## WHAT YOU SHOULD DO
Please find the lines in the following records that hold "концентрации", and copy them.

## SUPPLIED RECORDS
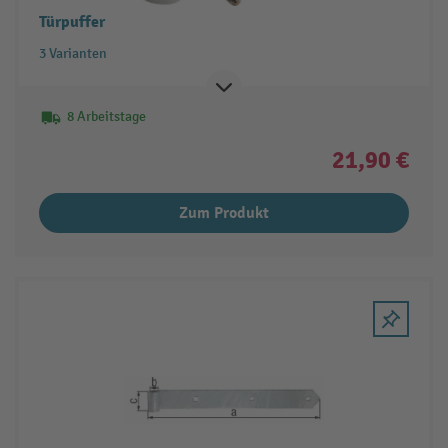
Türpuffer
3 Varianten
8 Arbeitstage
21,90 €
Zum Produkt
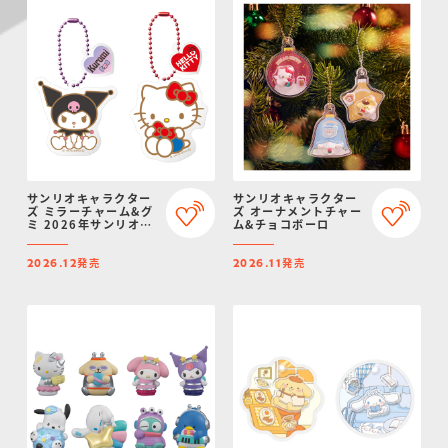
サンリオキャラクター
サンリオキャラクター
ズ ミラーチャーム&グ
ズ オーナメントチャー
ミ 2026年サンリオキ
ム&チョコボーロ
ャラクター大賞ver.
発売
発売
2026.12
2026.11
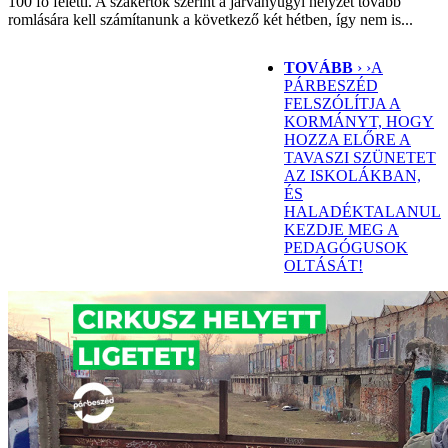
100 fő feletti. A szakértők szerint a járványügyi helyzet tovább
romlására kell számítanunk a következő két hétben, így nem is...
TOVÁBB
› ›
A
PÁRBESZÉD
FELSZÓLÍTJA A
KORMÁNYT, HOGY
HOZZA ELŐRE A
TAVASZI SZÜNETET
AZ ISKOLÁKBAN,
ÉS
HALADÉKTALANUL
KEZDJE MEG A
PEDAGÓGUSOK
OLTÁSÁT!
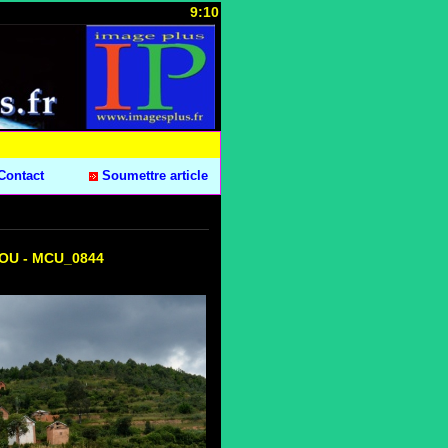
9:10
Contact
Soumettre article
COU - MCU_0844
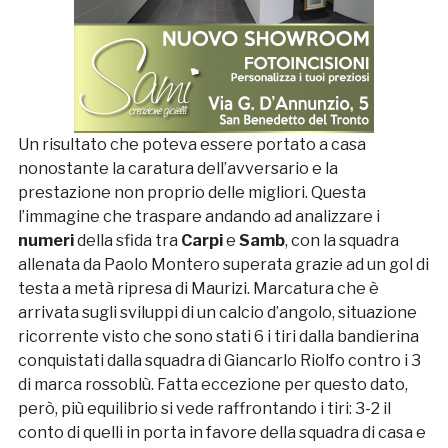
Un risultato che poteva essere portato a casa
nonostante la caratura dell’avversario e la
prestazione non proprio delle migliori. Questa
l’immagine che traspare andando ad analizzare i
numeri
della sfida tra
Carpi
e
Samb
, con la squadra
allenata da Paolo Montero superata grazie ad un gol di
testa a metà ripresa di Maurizi. Marcatura che è
arrivata sugli sviluppi di un calcio d’angolo, situazione
ricorrente visto che sono stati 6 i tiri dalla bandierina
conquistati dalla squadra di Giancarlo Riolfo contro i 3
di marca rossoblù. Fatta eccezione per questo dato,
però, più equilibrio si vede raffrontando i tiri: 3-2 il
conto di quelli in porta in favore della squadra di casa e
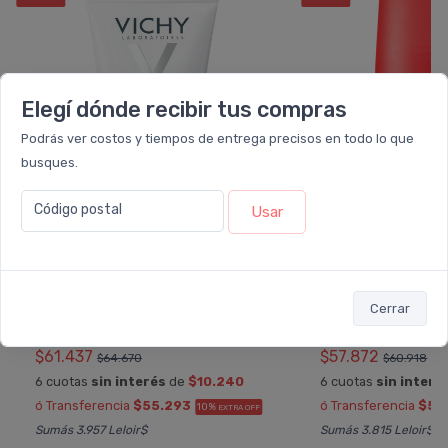
Elegí dónde recibir tus compras
Podrás ver costos y tiempos de entrega precisos en todo lo que
busques.
Código postal
Usar
VICHY
VIC
Vichy Desodorante Anti-
Vichy Desodorante
Cerrar
transpirante 7 Dí­as Crema
Stress Resist
$61.437
$57.872
$64.670
$60.918
6 cuotas
sin interés
de
$10.240
6 cuotas
sin interé
ó Transferencia
$55.293
ó Transferencia
$52
10%
EXTRA OFF
Sumás 3.957 Leloir$
Sumás 3.815 Leloir$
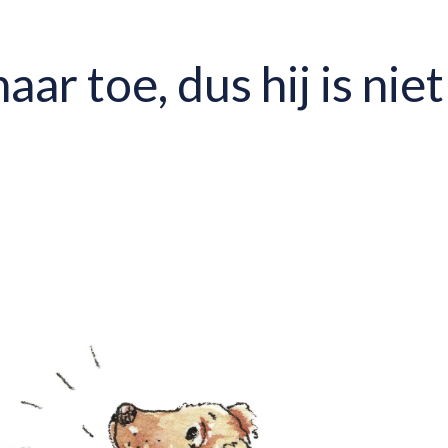
ar toe, dus hij is niet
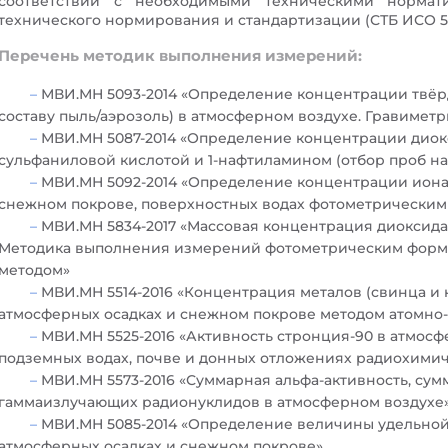
соответствии с необходимыми техническими норма
технического нормирования и стандартизации (СТБ ИСО 5725
Перечень методик выполнения измерений:
МВИ.МН 5093-2014 «Определение концентрации твё
составу пыль/аэрозоль) в атмосферном воздухе. Гравимет
МВИ.МН 5087-2014 «Определение концентрации диок
сульфаниловой кислотой и 1-нафтиламином (отбор проб н
МВИ.МН 5092-2014 «Определение концентрации иона
снежном покрове, поверхностных водах фотометрическим
МВИ.МН 5834-2017 «Массовая концентрация диоксида 
Методика выполнения измерений фотометрическим форм
методом»
МВИ.МН 5514-2016 «Концентрация металов (свинца и 
атмосферных осадках и снежном покрове методом атомно
МВИ.МН 5525-2016 «Активность стронция-90 в атмосф
подземных водах, почве и донных отложениях радиохими
МВИ.МН 5573-2016 «Суммарная альфа-активность, сум
гаммаизлучающих радионуклидов в атмосферном воздухе
МВИ.МН 5085-2014 «Определение величины удельной
атмосферных осадках и снежном покрове»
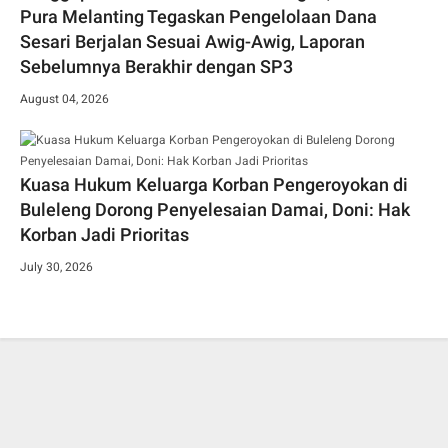
Pura Melanting Tegaskan Pengelolaan Dana
Sesari Berjalan Sesuai Awig-Awig, Laporan
Sebelumnya Berakhir dengan SP3
August 04, 2026
Kuasa Hukum Keluarga Korban Pengeroyokan di
Buleleng Dorong Penyelesaian Damai, Doni: Hak
Korban Jadi Prioritas
July 30, 2026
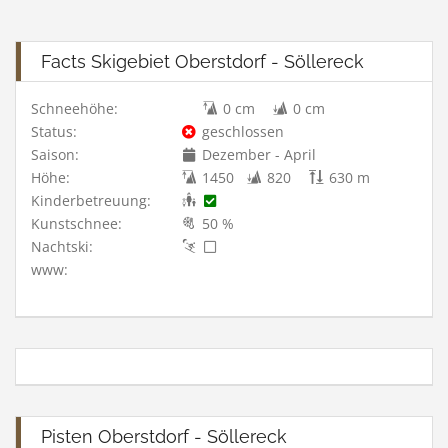
Facts Skigebiet Oberstdorf - Söllereck
Schneehöhe:
0 cm
0 cm
Status:
geschlossen
Saison:
Dezember - April
Höhe:
1450
820
630 m
Kinderbetreuung:
Kunstschnee:
50 %
Nachtski:
www:
Pisten Oberstdorf - Söllereck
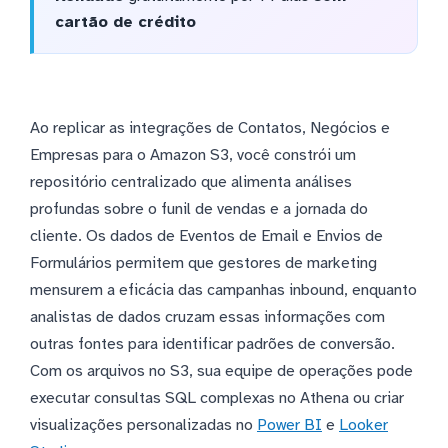
cartão de crédito
Ao replicar as integrações de Contatos, Negócios e
Empresas para o Amazon S3, você constrói um
repositório centralizado que alimenta análises
profundas sobre o funil de vendas e a jornada do
cliente. Os dados de Eventos de Email e Envios de
Formulários permitem que gestores de marketing
mensurem a eficácia das campanhas inbound, enquanto
analistas de dados cruzam essas informações com
outras fontes para identificar padrões de conversão.
Com os arquivos no S3, sua equipe de operações pode
executar consultas SQL complexas no Athena ou criar
visualizações personalizadas no
Power BI
e
Looker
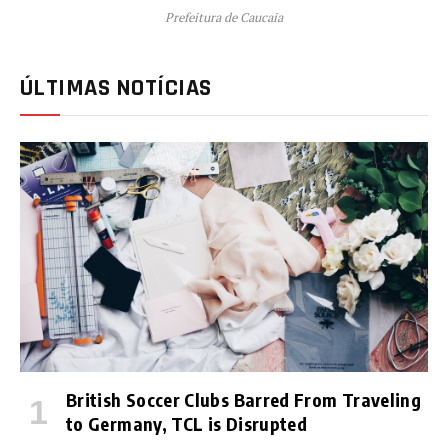
Prefeitura de Caucaia
ÚLTIMAS NOTÍCIAS
British Soccer Clubs Barred From Traveling
to Germany, TCL is Disrupted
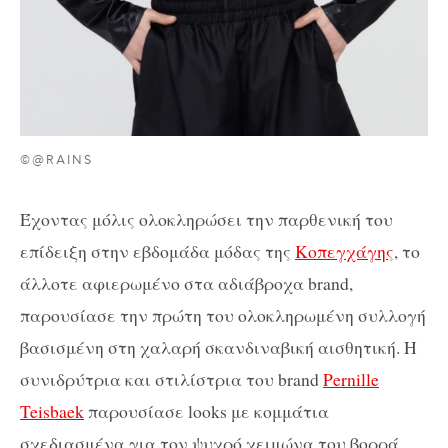
©@RAINS
Έχοντας μόλις ολοκληρώσει την παρθενική του
επίδειξη στην εβδομάδα μόδας της
Κοπεγχάγης
, το
άλλοτε αφιερωμένο στα αδιάβροχα brand,
παρουσίασε την πρώτη του ολοκληρωμένη συλλογή
βασισμένη στη χαλαρή σκανδιναβική αισθητική. Η
συνιδρύτρια και στιλίστρια του brand
Pernille
Teisbaek
παρουσίασε looks με κομμάτια
σχεδιασμένα για τον ψυχρό χειμώνα του βορρά,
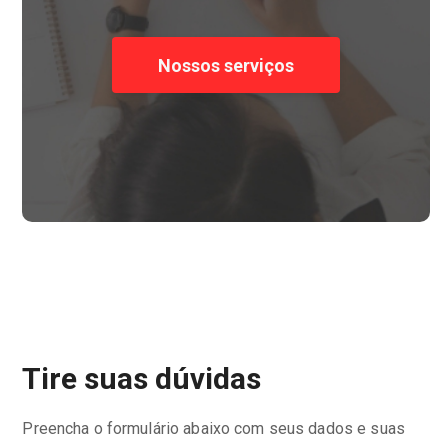
Nossos serviços
Tire suas dúvidas
Preencha o formulário abaixo com seus dados e suas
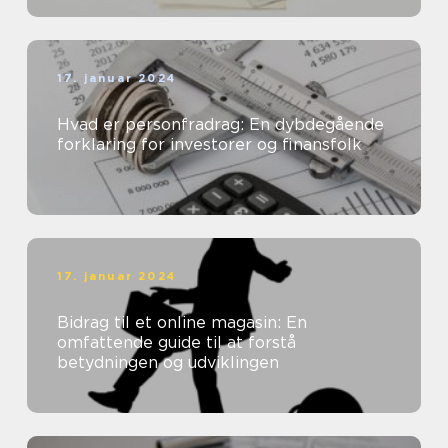
17. januar 2024
Hvad er personfradrag: En dybdegående
forklaring for investorer og finansfolk
17. januar 2024
Bidrag til et online magasin: En
omfattende guide til at forstå
betydningen og udviklingen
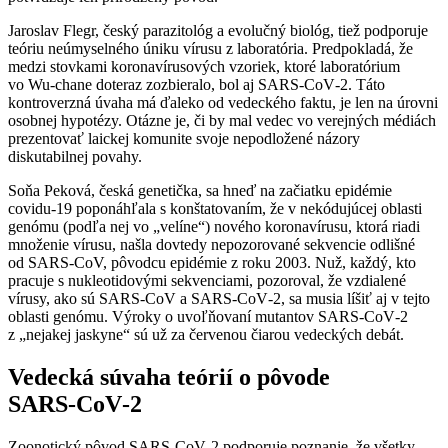
Jaroslav Flegr, český parazitológ a evolučný biológ, tiež podporuje
teóriu neúmyselného úniku vírusu z laboratória. Predpokladá, že
medzi stovkami koronavírusových vzoriek, ktoré laboratórium
vo Wu-chane doteraz zozbieralo, bol aj SARS‑CoV‑2. Táto
kontroverzná úvaha má ďaleko od vedeckého faktu, je len na úrovni
osobnej hypotézy. Otázne je, či by mal vedec vo verejných médiách
prezentovať laickej komunite svoje nepodložené názory
diskutabilnej povahy.
Soňa Peková, česká genetička, sa hneď na začiatku epidémie
covidu-19 poponáhľala s konštatovaním, že v nekódujúcej oblasti
genómu (podľa nej vo „velíne“) nového koronavírusu, ktorá riadi
množenie vírusu, našla dovtedy nepozorované sekvencie odlišné
od SARS-CoV, pôvodcu epidémie z roku 2003. Nuž, každý, kto
pracuje s nukleotidovými sekvenciami, pozoroval, že vzdialené
vírusy, ako sú SARS-CoV a SARS‑CoV‑2, sa musia líšiť aj v tejto
oblasti genómu. Výroky o uvoľňovaní mutantov SARS‑CoV‑2
z „nejakej jaskyne“ sú už za červenou čiarou vedeckých debát.
Vedecká súvaha teórií o pôvode
SARS‑CoV‑2
Zoonotický pôvod SARS‑CoV‑2 podporuje poznanie, že všetky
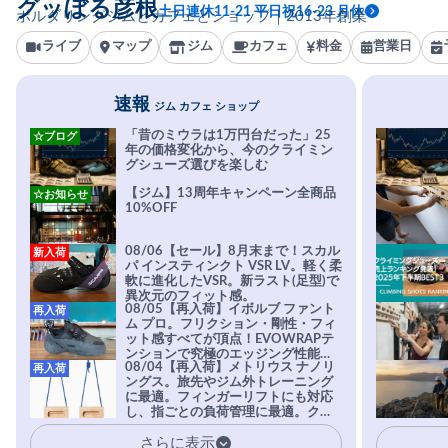
グッぼる彦根
土日連休11-21 平日祝16-23 月休
ボルダリングジムとカフェとショップ｜2013年創業
ライブ
マップ
ジム
カフェ
料金
営業日
速報
ジム カフェ ショップ
「昔のミウラは1万円台だった」25
☆ブログ
年の価格変化から、今のクライミン
グシューズ選びを楽しむ
【ジム】13周年キャンペーン全商品
☆お知らせ
10%OFF
08/06【セール】8月末まで！スカル
新入荷
パ インスティンクト VSR LV。軽く柔
軟に進化したVSR。新ラスト(足型)で
異次元のフィット感。
08/05【再入荷】イボルブ ファント
再入荷
ム プロ。フリクション・剛性・フィ
ット感すべてが頂点！EVOWRAPテ
ンションで究極のエッジング性能を
08/04【再入荷】メトリウス ナノリ
再入荷
実現。進化系ラバーEvo-74はTRAX
ングス。旅先やジム外トレーニング
を凌駕する粘着力で極小ホールドに
に最適。フィンガーリフトにも対応
安心感。
し、指ごとの負荷管理に最適。クラ
イマーの指を本気で鍛えるギア。
さらに表示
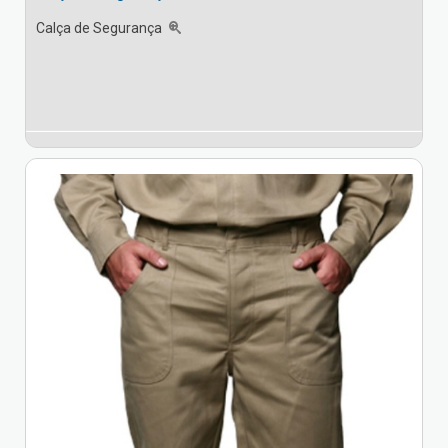
Calça de Segurança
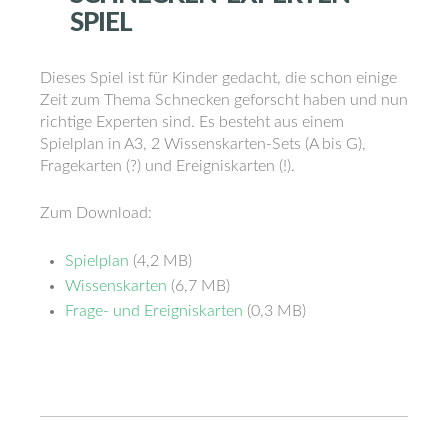
SPIEL
Dieses Spiel ist für Kinder gedacht, die schon einige
Zeit zum Thema Schnecken geforscht haben und nun
richtige Experten sind. Es besteht aus einem
Spielplan in A3, 2 Wissenskarten-Sets (A bis G),
Fragekarten (?) und Ereigniskarten (!).
Zum Download:
Spielplan
(4,2 MB)
Wissenskarten
(6,7 MB)
Frage- und Ereigniskarten
(0,3 MB)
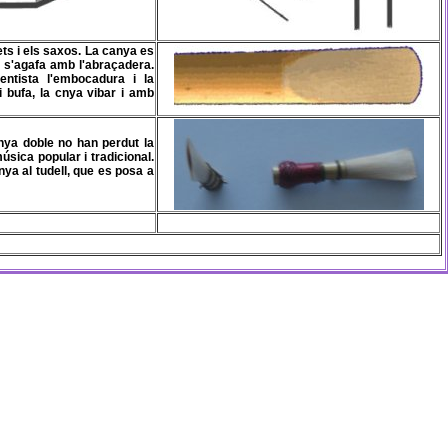
ts i els saxos. La canya es
 s'agafa amb l'abraçadera.
entista l'embocadura i la
i bufa, la cnya vibar i amb
nya doble no han perdut la
sica popular i tradicional.
nya al tudell, que es posa a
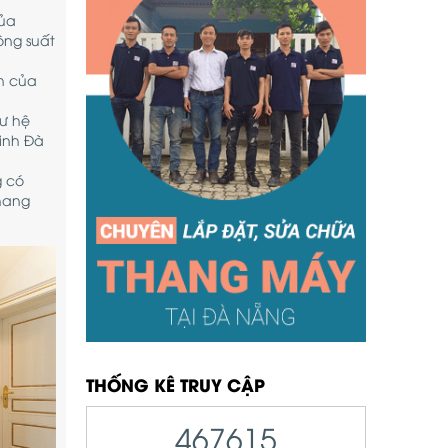
của
ông suất
an của
hư hệ
đinh Đà
g có
thang
THỐNG KÊ TRUY CẬP
467615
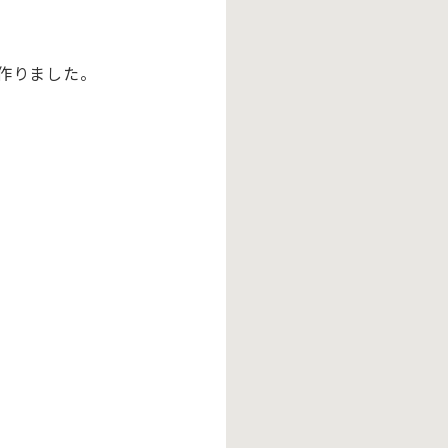
作りました。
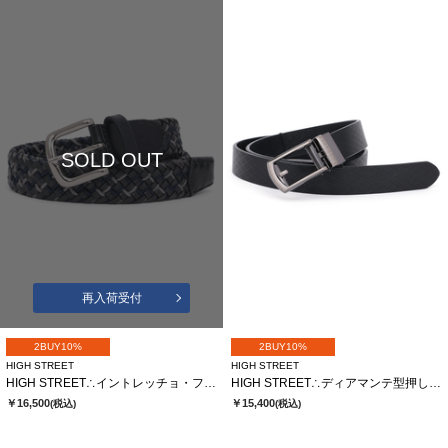
SOLD OUT
再入荷受付
2BUY10%
2BUY10%
HIGH STREET
HIGH STREET
HIGH STREET∴イントレッチョ・フォルテメッシュベルト
HIGH STREET∴ディアマンテ型押しコンフォートベルト
￥16,500
￥15,400
(税込)
(税込)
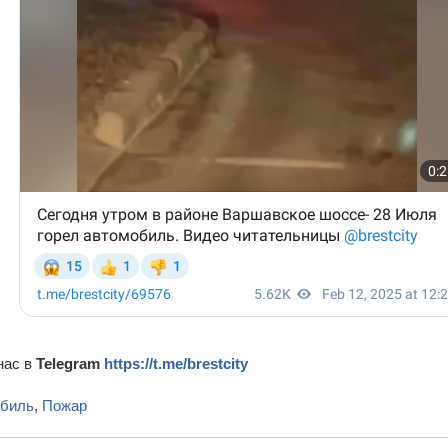
нас в
Telegram
https://t.me/brestcity
обиль
,
Пожар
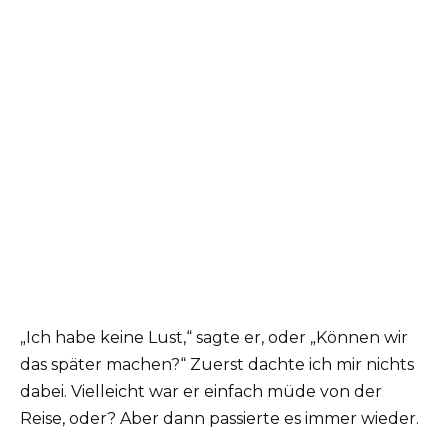
„Ich habe keine Lust,“ sagte er, oder „Können wir
das später machen?“ Zuerst dachte ich mir nichts
dabei. Vielleicht war er einfach müde von der
Reise, oder? Aber dann passierte es immer wieder.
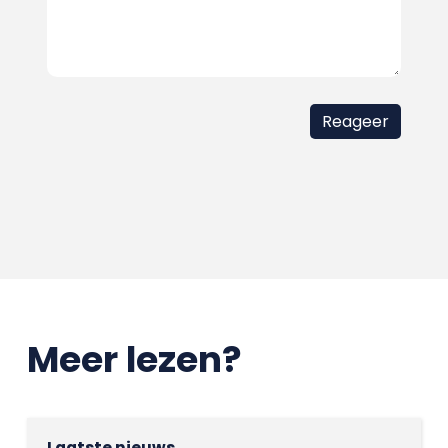
Meer lezen?
Laatste nieuws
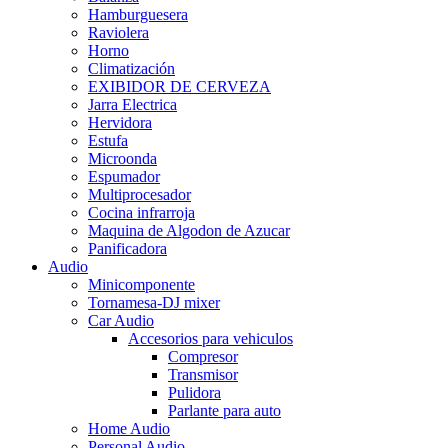
Hamburguesera
Raviolera
Horno
Climatización
EXIBIDOR DE CERVEZA
Jarra Electrica
Hervidora
Estufa
Microonda
Espumador
Multiprocesador
Cocina infrarroja
Maquina de Algodon de Azucar
Panificadora
Audio
Minicomponente
Tornamesa-DJ mixer
Car Audio
Accesorios para vehiculos
Compresor
Transmisor
Pulidora
Parlante para auto
Home Audio
Personal Audio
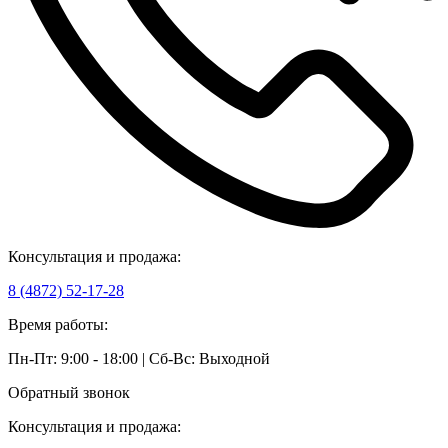
Консультация и продажа:
8 (4872) 52-17-28
Время работы:
Пн-Пт: 9:00 - 18:00 | Сб-Вс: Выходной
Обратный звонок
Консультация и продажа:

## ANSWER AREA
МВИ.МН 5093-2014 «Определение концентрации твё
МВИ.МН 5087-2014 «Определение концентрации диок
МВИ.МН 5092-2014 «Определение концентрации иона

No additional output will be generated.